Kathy Swanwick | For the Times Herald-Record
NEWBURGH – At nearly 107 years old, Evangelista “Jennie” Benejan Y Gomez DeJesus’s family credits her longevity to her lifestyle.
“She would say, God first, and then the way she eats,” said Yvonne Mojica, Jennie’s 68-year-old daughter, “she eats really healthy.”
Jennie has lived through the stock market crash of 1929, the Great Depression, two pandemics and two world wars. Born on February 27, 1915, she’s outlived her husband, all 12 of her siblings and two of her children.
However, she still has the love and support of her three surviving children, 10 grandchildren, 10 great-grandchildren, 14 great-great-grandchildren, and plenty of nieces, nephews, great-nieces and great-nephews and cousins.
Pre-COVID-19, dozens of them would gather at the family’s Newburgh home for parties. There have been few visitors during the pandemic, but they still manage to stay in touch.
The family stays close, said Mojica, sitting on her living room couch recently and reminiscing with her mother about her long life. “We communicate constantly by phone. They call to check up on her.’’
Several family members joined Mojica last week with a reporter to share stories of Jennie DeJesus’s life.
The family dining room table was arrayed with photographs of Jennie and her family throughout the years. There was a picture of her before she was married, dressed like “a flapper,” said her grandson John. Her wedding picture showed her as a dark-haired beauty.
A picture from her 100th birthday bash at the Newburgh Crossroads Assembly of Godchurch, where her son, the Rev. Manny Montalvo, is pastor, showed her sitting at a table with three cakes in front of her, forming the number 100. There was also a card on White House stationery, signed by President Barack Obama and First Lady Michelle Obama marking her 100th.

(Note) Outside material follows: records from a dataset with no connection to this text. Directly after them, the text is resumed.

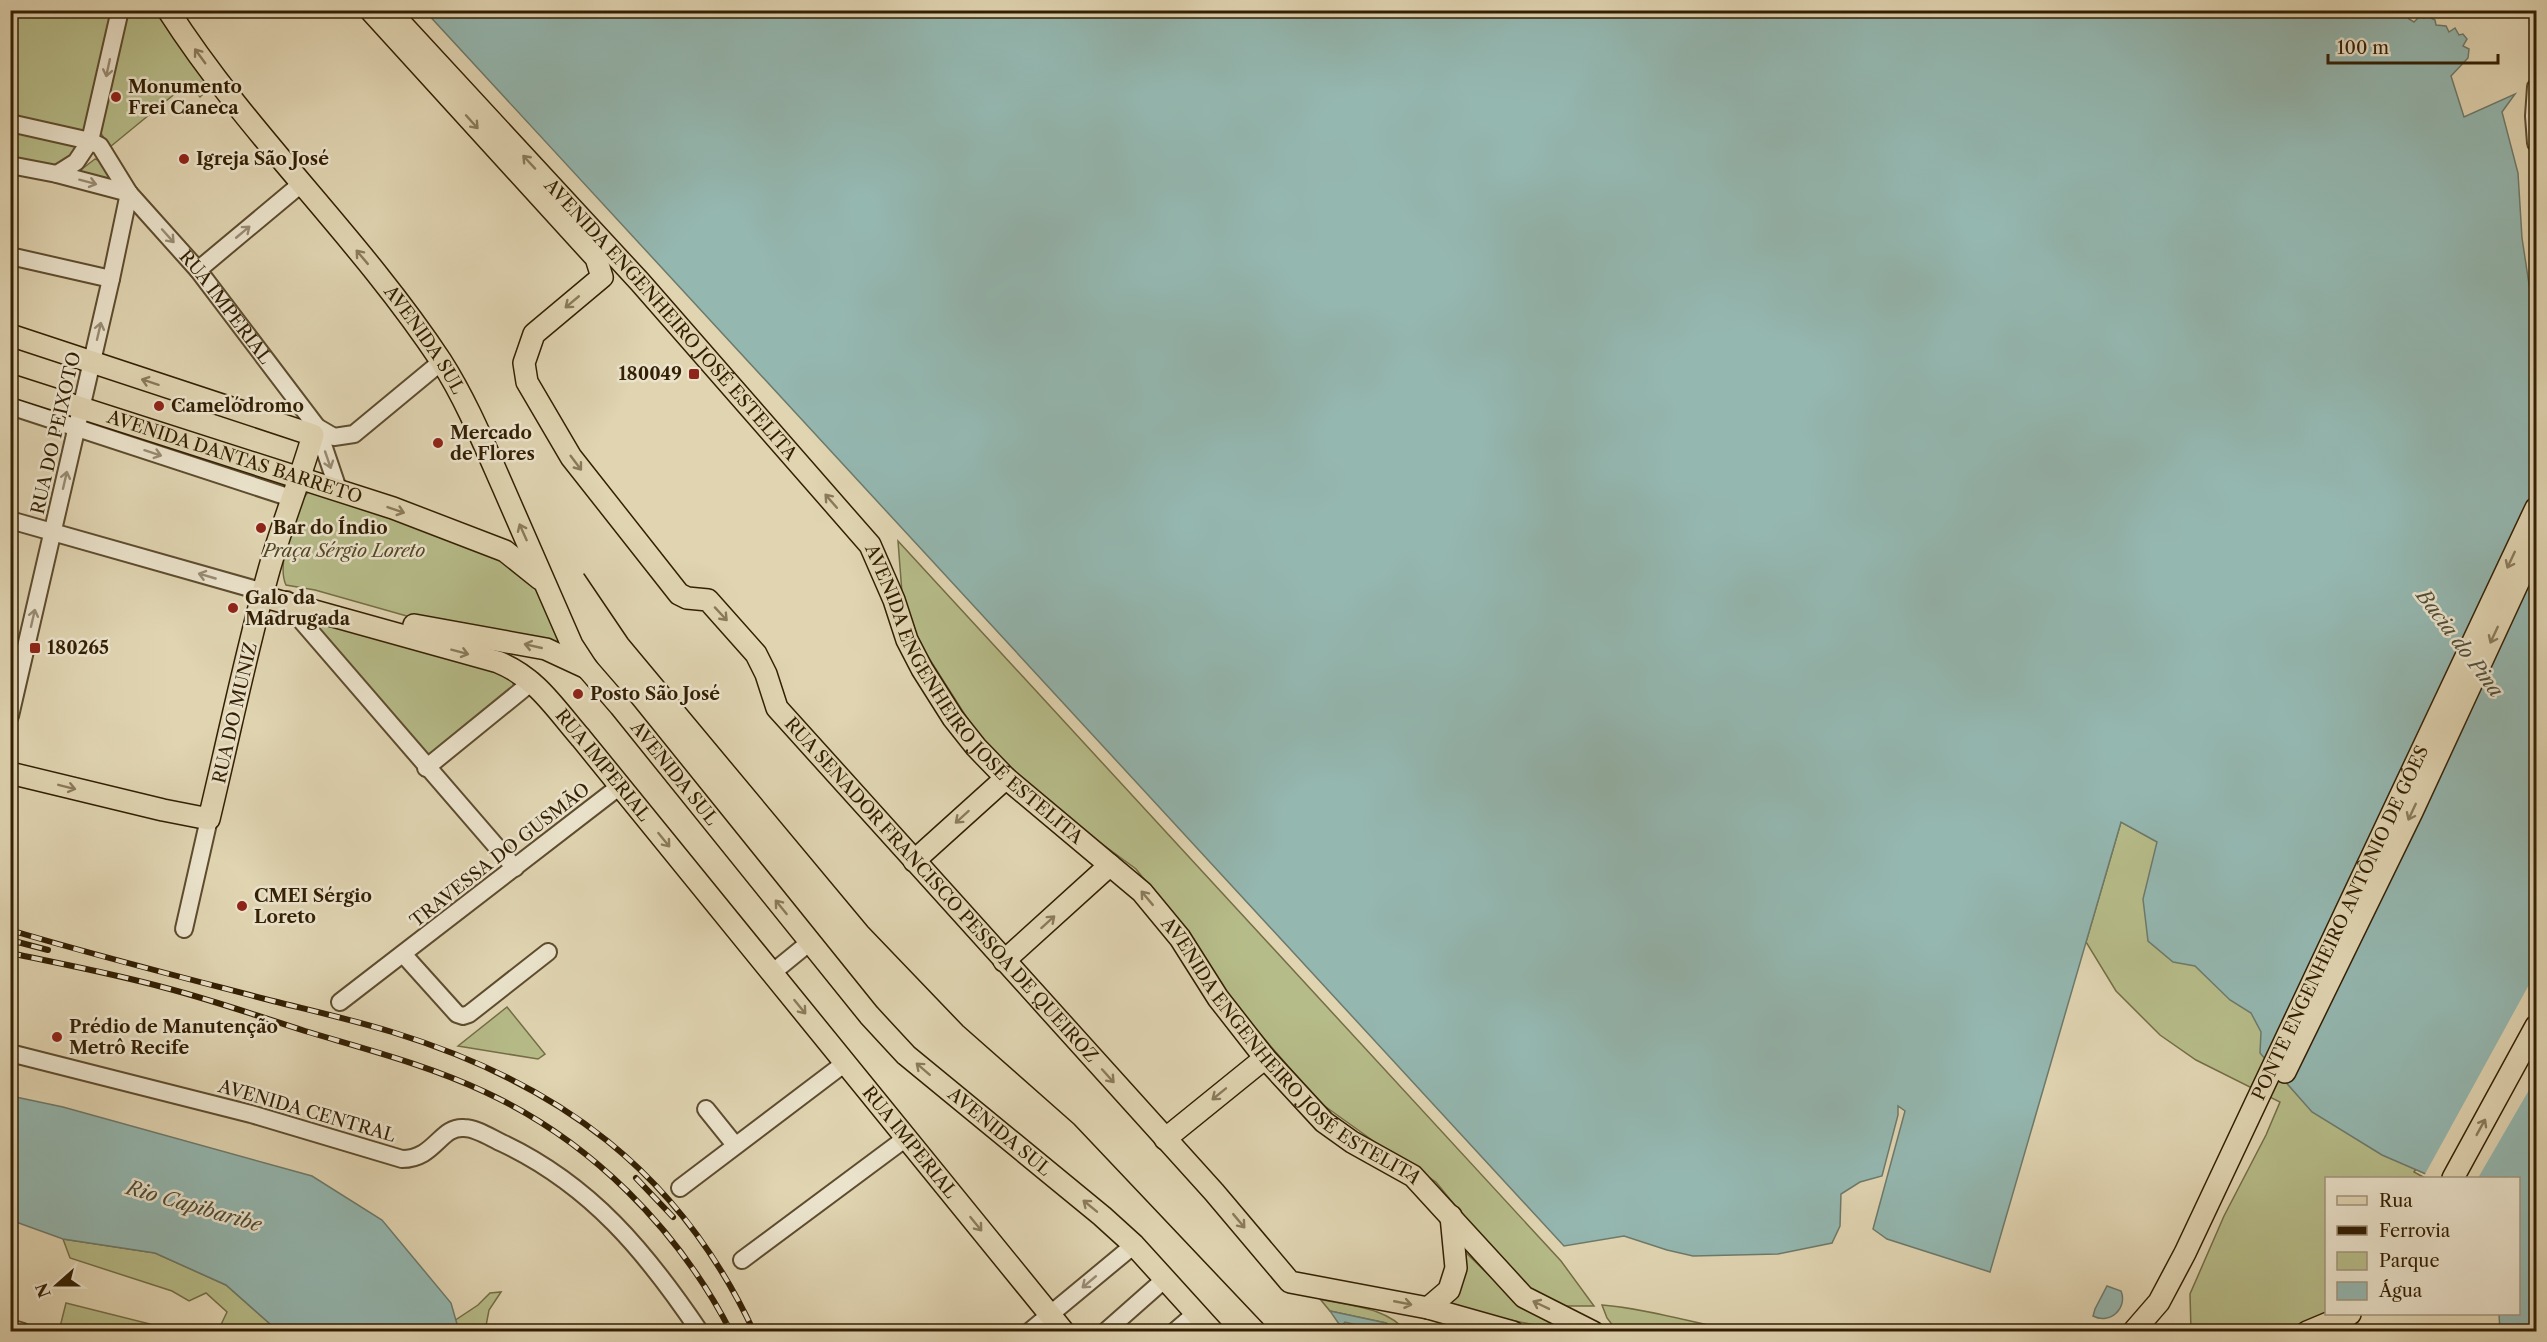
<svg xmlns="http://www.w3.org/2000/svg" width="2547" height="1342" viewBox="0 0 2547 1342" font-family="'Libre Caslon Text',serif">
<style>
.green{fill:#b6bc89;stroke:#746e46;stroke-width:1.5}
.water{fill:#94b7b0;stroke:#6d7a6b;stroke-width:1.5}
.pier{fill:#e0d4b1}
.lines{fill:none;stroke-linecap:round;stroke-linejoin:round}
.minor-casing{stroke:#5e4c2e;stroke-width:20}
.major-casing{stroke:#331f03;stroke-width:24}
.minor{stroke:#ebe3cc;stroke-width:16}
.major{stroke:#e0d4b1;stroke-width:21}
.tram{stroke:#331f03;stroke-width:1.5}
.rail-casing{stroke:#331f03;stroke-width:6}
.rail{stroke:#ebe3cc;stroke-width:4;stroke-dasharray:11;stroke-linecap:butt}
.oneway{stroke:#8a7a5a}
.oneway2{stroke:#988b72}
.poi-dot{fill:#8f2418;stroke:#ebe3cc;stroke-width:2}
.labels{text-anchor:middle;dominant-baseline:central;stroke-width:5;stroke-linejoin:round;paint-order:stroke}
.poi-label{font-size:18px;font-weight:bold;fill:#331f03;stroke:#ebe3cc;text-anchor:start}
.street-label{font-size:18px;fill:#331f03;stroke:#ebe3cc}
.park-label{font-size:18px;font-style:italic;fill:#544624;stroke:#ebe3cc}
.water-label{font-size:20px;font-style:italic;fill:#504d37;stroke:#ebe3cc}
</style>
<rect width="100%" height="100%" fill="#e0d4b1"/>
<filter id="stains"><feTurbulence type="fractalNoise" baseFrequency=".00333" numOctaves="4"/><feColorMatrix values="0 0 0 0 .2 0 0 0 0 .09 0 0 0 0 .02 0 0 0 .5 -.17"/></filter>
<radialGradient id="worn" r=".72"><stop offset=".6" stop-color="#630" stop-opacity="0"/><stop offset="1" stop-color="#630" stop-opacity=".3"/></radialGradient>
<!-- green -->
<g class="green">
<path d="M10 11H117L87 132 11 119Z"/>
<path d="M124 11H160L214 84 200 97 188 83 110 147 100 132Z"/>
<path d="M11 127 74 142 78 150 58 166 11 157Z"/>
<path d="M95 159 98 160 112 176 111 181 78 172Z"/>
<path d="M308 492 459 540 505 563 537 587 562 645 442 626 315 590 286 585C276 564 295 509 308 492Z"/>
<path d="M898 541 1561 1261 1594 1306H1555L1512 1275 1436 1182 1379 1145 1319 1102 1236 1006 1177 920 1136 869 1045 802 983 743 904 619Z"/>
<path d="M305 616 496 668 512 680 514 687 433 756H425Z"/>
<path d="M2121 822 2158 842 2435 1178 2416 1169 2414 1172 2425 1178H2326V1314L2320 1320 2296 1331H2191L2190 1294 2224 1216 2266 1135 2280 1102 2196 1060 2160 1035 2116 991 2086 942Z"/>
<path d="M507 1007 545 1054 538 1059 458 1046Z"/>
<path d="M63 1239 155 1253 226 1285 278 1331H218L227 1312 206 1293 189 1301 172 1291 70 1258Z"/>
<path d="M1460 1247 1523 1308 1574 1331H1564L1443 1306Z"/>
<path d="M501 1292 489 1310 485 1331H458L454 1321 478 1305 490 1293Z"/>
<path d="M1320 1299C1347 1306 1388 1307 1405 1331H1397L1386 1323 1330 1311Z"/>
<path d="M66 1303 150 1324 148 1331H59Z"/>
<path d="M1602 1305C1639 1308 1676 1318 1713 1326L1717 1331H1617L1607 1318Z"/>
</g>
<!-- water -->
<g class="water">
<path d="M2408 10 2409 19 2414 22 2421 15 2424 18 2427 16 2435 20 2436 25 2446 26 2449 32 2455 28 2459 35 2463 34 2467 39 2463 46 2469 49 2468 58 2451 76 2464 117 2515 94 2502 112 2518 173 2522 238 2536 330V1331H2500L2499 1314H2518V1178H2435L2382 1155 2312 1112 2260 1053 2261 1032 2251 1013 2230 1000 2195 966 2173 962 2148 941 2143 899 2157 842 2121 822 1990 1272 1887 1239 1873 1229 1905 1111 1898 1106V1115L1882 1176 1860 1182 1841 1194 1840 1226 1832 1243 1778 1254 1693 1256 1667 1250 1624 1236 1564 1246 425 11Z"/>
<path d="M11 1096 63 1107 312 1176 382 1220 451 1303 459 1331H278L226 1285 155 1253 63 1239 16 1222H11Z"/>
<path d="M2107 1286 2121 1291C2128 1308 2110 1325 2093 1316L2095 1309Z"/>
<path d="M1330 1311 1386 1323 1397 1331H1357V1325L1345 1322 1341 1327Z"/>
</g>
<!-- pier -->
<path class="pier" d="M2536 972V1078L2478 1178H2428L2424 1176Z"/>
<g class="lines">
<!-- minor casing -->
<g class="minor-casing">
<g id="minor">
<path d="M2536 87 2534 116 2536 143"/>
<path id="s1" d="M10 123 90 141 100 146 129 193 198 270 317 427 339 492"/>
<path d="M10 165 57 174 129 193"/>
<path d="M57 174 76 162 90 141 120 10"/>
<path d="M10 256 111 279"/>
<path d="M198 270 301 184"/>
<path d="M10 406 291 498"/>
<path d="M317 427 334 437 354 434 441 362"/>
<path d="M10 520 264 592"/>
<path d="M287 600 286 603 515 868"/>
<path d="M10 716 111 279 129 193"/>
<path d="M426 768 533 681"/>
<path d="M184 929 209 819"/>
<path d="M403 954 457 1014 463 1016 469 1014 548 952"/>
<path d="M772 973 810 942"/>
<path d="M340 1002 620 786"/>
<path d="M10 1053 251 1114 402 1159C435 1159 440 1126 464 1128 476 1128 491 1138 502 1143 591 1185 646 1252 700 1332"/>
<path d="M706 1109 735 1145"/>
<path d="M680 1188 845 1063"/>
<path d="M742 1260 906 1138"/>
<path d="M10 1328 23 1332"/>
<path d="M1029 1332 1134 1245"/>
<path d="M1105 1332 1165 1279"/>
<path d="M1174 1332 1196 1313"/>
</g>
</g>
<!-- major casing -->
<g class="major-casing">
<g id="major">
<path id="s2" d="M168 10C248 135 359 237 441 361 466 400 484 444 503 487 526 540 549 592 572 645L587 668 620 706 869 1015 906 1055 1102 1216 1134 1245 1213 1332"/>
<path id="s3" d="M370 10 596 258 602 277 534 334 524 363 527 382 571 457 679 594 687 598 708 600 756 654 766 674 777 708 1214 1192 1290 1282 1428 1308 1513 1332"/>
<path id="s4" d="M396 18 640 282 870 545 894 600 907 640 922 669 953 718 976 747 1006 778 1142 892 1180 938 1218 998 1265 1058 1324 1122 1352 1142 1413 1176 1524 1297 1593 1332"/>
<path d="M10 335 313 435C300 480 282 524 269 570 246 652 229 736 209 819L163 810 10 773"/>
<path id="s5" d="M10 385 393 508 505 551 540 579"/>
<path id="s6" d="M264 592 272 599 286 603 498 662C537 678 554 707 581 738L1064 1332"/>
<path d="M414 625 546 649 587 668"/>
<path d="M914 861 1006 778"/>
<path d="M1004 961 1110 865"/>
<path d="M2285 1072 2412 812 2536 544"/>
<path d="M1165 1139 1265 1058"/>
<path d="M2453 1178 2536 1026"/>
<path d="M1428 1308 1449 1290 1456 1268 1451 1216"/>
<path id="s7" d="M2133 1332 2159 1302 2185 1253 2536 508"/>
<path d="M2307 1332 2350 1314"/>
</g>
</g>
<!-- minor -->
<use href="#minor" class="minor"/>
<!-- major -->
<use href="#major" class="major"/>
<!-- tram -->
<path class="tram" d="M584 574 628 639 868 927 963 1026 1074 1124 1271 1332"/>
<!-- rail casing -->
<g class="rail-casing">
<g id="rail">
<path d="M10 930C97 956 185 978 273 1001 313 1011 353 1020 392 1032 558 1083 679 1171 754 1332"/>
<path d="M10 940 48 950"/>
<path d="M10 953C62 964 115 974 166 988 212 1000 258 1016 305 1031 365 1049 428 1065 485 1092 591 1141 678 1229 731 1332"/>
<path d="M636 1178 673 1217"/>
</g>
</g>
<!-- rail -->
<use href="#rail" class="rail"/>
</g>
<!-- one-way arrows -->
<defs><path id="oneway-shaft" d="M-6 0H5M1.5-3L5.5 0L1.5 3" fill="none" stroke-width="1.6" stroke-linecap="round" stroke-linejoin="round" transform="scale(1.5)"/></defs>
<g class="oneway">
<use href="#oneway-shaft" transform="translate(200 56) rotate(-126)"/>
<use href="#oneway-shaft" transform="translate(472 122) rotate(48)"/>
<use href="#oneway-shaft" transform="translate(529 162) rotate(-133)"/>
<use href="#oneway-shaft" transform="translate(362 257) rotate(-130)"/>
<use href="#oneway-shaft" transform="translate(572 302) rotate(140)"/>
<use href="#oneway-shaft" transform="translate(150 382) rotate(-162)"/>
<use href="#oneway-shaft" transform="translate(576 463) rotate(53)"/>
<use href="#oneway-shaft" transform="translate(831 501) rotate(-131)"/>
<use href="#oneway-shaft" transform="translate(396 510) rotate(19)"/>
<use href="#oneway-shaft" transform="translate(523 532) rotate(-114)"/>
<use href="#oneway-shaft" transform="translate(2511 560) rotate(115)"/>
<use href="#oneway-shaft" transform="translate(721 614) rotate(47)"/>
<use href="#oneway-shaft" transform="translate(2494 635) rotate(115)"/>
<use href="#oneway-shaft" transform="translate(533 646) rotate(-167)"/>
<use href="#oneway-shaft" transform="translate(460 652) rotate(15)"/>
<use href="#oneway-shaft" transform="translate(67 787) rotate(14)"/>
<use href="#oneway-shaft" transform="translate(2412 812) rotate(115)"/>
<use href="#oneway-shaft" transform="translate(962 817) rotate(138)"/>
<use href="#oneway-shaft" transform="translate(664 840) rotate(51)"/>
<use href="#oneway-shaft" transform="translate(1147 898) rotate(-130)"/>
<use href="#oneway-shaft" transform="translate(781 907) rotate(-129)"/>
<use href="#oneway-shaft" transform="translate(1048 922) rotate(-42)"/>
<use href="#oneway-shaft" transform="translate(800 1007) rotate(51)"/>
<use href="#oneway-shaft" transform="translate(923 1069) rotate(-139)"/>
<use href="#oneway-shaft" transform="translate(1108 1076) rotate(48)"/>
<use href="#oneway-shaft" transform="translate(1219 1094) rotate(141)"/>
<use href="#oneway-shaft" transform="translate(2481 1127) rotate(-61)"/>
<use href="#oneway-shaft" transform="translate(1090 1206) rotate(-141)"/>
<use href="#oneway-shaft" transform="translate(1239 1221) rotate(50)"/>
<use href="#oneway-shaft" transform="translate(976 1224) rotate(51)"/>
<use href="#oneway-shaft" transform="translate(1403 1303) rotate(11)"/>
<use href="#oneway-shaft" transform="translate(1541 1305) rotate(-154)"/>
</g>
<g class="oneway2">
<use href="#oneway-shaft" transform="translate(108 68) rotate(102)"/>
<use href="#oneway-shaft" transform="translate(88 182) rotate(15)"/>
<use href="#oneway-shaft" transform="translate(243 232) rotate(-40)"/>
<use href="#oneway-shaft" transform="translate(168 236) rotate(48)"/>
<use href="#oneway-shaft" transform="translate(99 331) rotate(-77)"/>
<use href="#oneway-shaft" transform="translate(153 453) rotate(18)"/>
<use href="#oneway-shaft" transform="translate(328 460) rotate(71)"/>
<use href="#oneway-shaft" transform="translate(65 480) rotate(-77)"/>
<use href="#oneway-shaft" transform="translate(207 576) rotate(-164)"/>
<use href="#oneway-shaft" transform="translate(33 618) rotate(-77)"/>
<use href="#oneway-shaft" transform="translate(1089 1282) rotate(140)"/>
</g>
<!-- markers -->
<g class="poi-dot">
<circle cx="116" cy="97" r="6"/>
<circle cx="184" cy="159" r="6"/>
<rect x="688" y="368" width="12" height="12" rx="3"/>
<circle cx="159" cy="406" r="6"/>
<circle cx="438" cy="443" r="6"/>
<circle cx="261" cy="528" r="6"/>
<circle cx="233" cy="608" r="6"/>
<rect x="29" y="642" width="12" height="12" rx="3"/>
<circle cx="578" cy="694" r="6"/>
<circle cx="242" cy="906" r="6"/>
<circle cx="57" cy="1037" r="6"/>
</g>
<g class="labels">
<!-- poi labels -->
<g class="poi-label">
<text x="128" y="87">Monumento<tspan x="128" dy="21">Frei Caneca</tspan></text>
<text x="196" y="159">Igreja São José</text>
<text x="682" y="374" text-anchor="end">180049</text>
<text x="171" y="406">Camelódromo</text>
<text x="450" y="433">Mercado<tspan x="450" dy="21">de Flores</tspan></text>
<text x="273" y="528">Bar do Índio</text>
<text x="245" y="598">Galo da<tspan x="245" dy="21">Madrugada</tspan></text>
<text x="47" y="648">180265</text>
<text x="590" y="694">Posto São José</text>
<text x="254" y="896">CMEI Sérgio<tspan x="254" dy="21">Loreto</tspan></text>
<text x="69" y="1027">Prédio de Manutenção<tspan x="69" dy="21">Metrô Recife</tspan></text>
</g>
<!-- street labels -->
<g class="street-label">
<text stroke="none"><textPath href="#s1" startOffset="298">RUA IMPERIAL</textPath></text>
<text stroke="none"><textPath href="#s4" startOffset="408">AVENIDA ENGENHEIRO JOSÉ ESTELITA</textPath></text>
<text stroke="none"><textPath href="#s2" startOffset="418">AVENIDA SUL</textPath></text>
<text transform="translate(56 433) rotate(-77)">RUA DO PEIXOTO</text>
<text stroke="none"><textPath href="#s5" startOffset="236">AVENIDA DANTAS BARRETO</textPath></text>
<text stroke="none"><textPath href="#s4" startOffset="894">AVENIDA ENGENHEIRO JOSÉ ESTELITA</textPath></text>
<text transform="translate(235 713) rotate(-77)">RUA DO MUNIZ</text>
<text stroke="none"><textPath href="#s6" startOffset="394">RUA IMPERIAL</textPath></text>
<text stroke="none"><textPath href="#s2" startOffset="922">AVENIDA SUL</textPath></text>
<text transform="translate(500 855) rotate(-38)">TRAVESSA DO GUSMÃO</text>
<text stroke="none"><textPath href="#s3" startOffset="1161">RUA SENADOR FRANCISCO PESSOA DE QUEIROZ</textPath></text>
<text stroke="none"><textPath href="#s7" startOffset="460">PONTE ENGENHEIRO ANTÔNIO DE GÓES</textPath></text>
<text stroke="none"><textPath href="#s4" startOffset="1380">AVENIDA ENGENHEIRO JOSÉ ESTELITA</textPath></text>
<text transform="translate(307 1111) rotate(16)">AVENIDA CENTRAL</text>
<text stroke="none"><textPath href="#s2" startOffset="1408">AVENIDA SUL</textPath></text>
<text stroke="none"><textPath href="#s6" startOffset="880">RUA IMPERIAL</textPath></text>
</g>
<!-- park labels -->
<g class="park-label">
<text x="344" y="551">Praça Sérgio Loreto</text>
</g>
<!-- water labels -->
<g class="water-label">
<text transform="translate(2460 643) rotate(53)">Bacia do Pina</text>
<text transform="translate(194 1206) rotate(16)">Rio Capibaribe</text>
</g>
</g>
<!-- margin -->
<rect width="2547" height="1342" fill="none" stroke="#e0d4b1" stroke-width="36"/>
<rect x="12" y="12" width="2523" height="1318" fill="none" stroke="#331f03" stroke-width="3"/>
<rect x="18" y="18" width="2511" height="1306" fill="none" stroke="#331f03" stroke-width="1.5"/>
<!-- legend -->
<rect x="2325" y="1177" width="195" height="138" fill="#ebe3cc" stroke="#a1957c" stroke-width="1.5"/>
<rect x="2337" y="1196" width="30" height="9" fill="#e0d4b1" stroke="#a1957c" stroke-width="1.5"/>
<text x="2379" y="1207" font-size="18" fill="#331f03">Rua</text>
<rect x="2337" y="1226" width="30" height="9" fill="#331f03" stroke="#a1957c" stroke-width="1.5"/>
<text x="2379" y="1237" font-size="18" fill="#331f03">Ferrovia</text>
<rect x="2337" y="1252" width="30" height="18" fill="#b6bc89" stroke="#a1957c" stroke-width="1.5"/>
<text x="2379" y="1267" font-size="18" fill="#331f03">Parque</text>
<rect x="2337" y="1282" width="30" height="18" fill="#94b7b0" stroke="#a1957c" stroke-width="1.5"/>
<text x="2379" y="1297" font-size="18" fill="#331f03">Água</text>
<!-- north arrow -->
<g transform="translate(57 1285) rotate(249)" stroke="#ebe3cc" stroke-width="4.5" paint-order="stroke">
<path d="M0-4.5L10 22L0 15L-10 22Z" fill="#331f03"/>
<text y="-9" font-size="16" font-weight="bold" text-anchor="middle" fill="#331f03">N</text>
</g>
<!-- scale -->
<path d="M2328 54v9h170v-9" fill="none" stroke="#331f03" stroke-width="3"/>
<text x="2337" y="54" font-size="18" fill="#331f03" stroke="#ebe3cc" stroke-width="4.5" paint-order="stroke">100 m</text>
<rect width="100%" height="100%" filter="url(#stains)"/>
<rect width="100%" height="100%" fill="url(#worn)"/>
</svg>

Other pictures showed pre-pandemic family gatherings, with dozens of people filling the Mojicas’ living room. “We always get together for the holidays,’’ said Mojica.
The last big gathering, thanks to the pandemic, was when Jennie was 105.
Interacting with the family matriarch has become more challenging in the past several years as her dementia has grown more severe, said Mojica. There are times, she said, when her mother does not recognize her or other close family members.
To share her mother’s story, Mojica asked her mother questions in Spanish, trying to help her recall her younger days. Jennie was born in Arecibo, Puerto Rico, and came by “a big boat, a tourism ship” to New York City when she was 12.
They traveled “first-class, she always told us,” said Jennie’s grandson John DeJesus, who has conducted genealogical research into his grandmother’s life and helped fill in some details.
Jennie made the five-day journey with her mother and some of her young siblings. A few of the older children had already moved to New York after their father died and they could no longer take care of the family’s two farms in Puerto Rico.
In New York, “She said they were one of the first Puerto Rican families in the neighborhood,’’ said grandson John.
He said Jennie was married in New York on June 1, 1935, to Manuel DeJesus. For a time, before Yvonne was born, the couple served as missionaries in Mexico.
The family moved to Walden in 1963. Manuel died in 1972; Jennie never remarried.
A survivor
In 2001, Jennie was diagnosed with pancreatic cancer.
“She’s still here,’’ said Mojica. “She beat cancer. She was 86. She had two great doctors and here she is.”
These days with her memory clouded, Jennie doesn’t remember much about those major events she lived through. When her daughter asked her about life during the Great Depression, Jennie spoke of food shortages and remembers it as a sad time.
Interpreting for her mother, Mojica said Jennie described the way it felt not to have enough to eat. “She says you feel kind of like when it’s time to eat and you have no food. She said the government started to help so people wouldn’t have to suffer.”
Today, as she nears her 107th birthday, she can remember some family members more than others, at least for a time.
Her 84-year-old son Reuben visited from his nursing home recently. “She knew him for just a moment,’’ said Mojica. “They embraced with the masks on and I think seven minutes later she didn’t know who he was, though he continued to talk to her.”
“Healthwise, she’s better than all of us. She just had a doctor’s appointment two weeks ago. Her blood pressure is better than all of us. He checked her heart and said, ‘Her heart is better than mine and yours.’ She only takes one medicine, that’s it. For her thyroid.’’
“One of the most important things about her,’’ said grandson John, “is that she raised five great kids. All of them were pretty successful. No problems. She and her husband raised a great family.”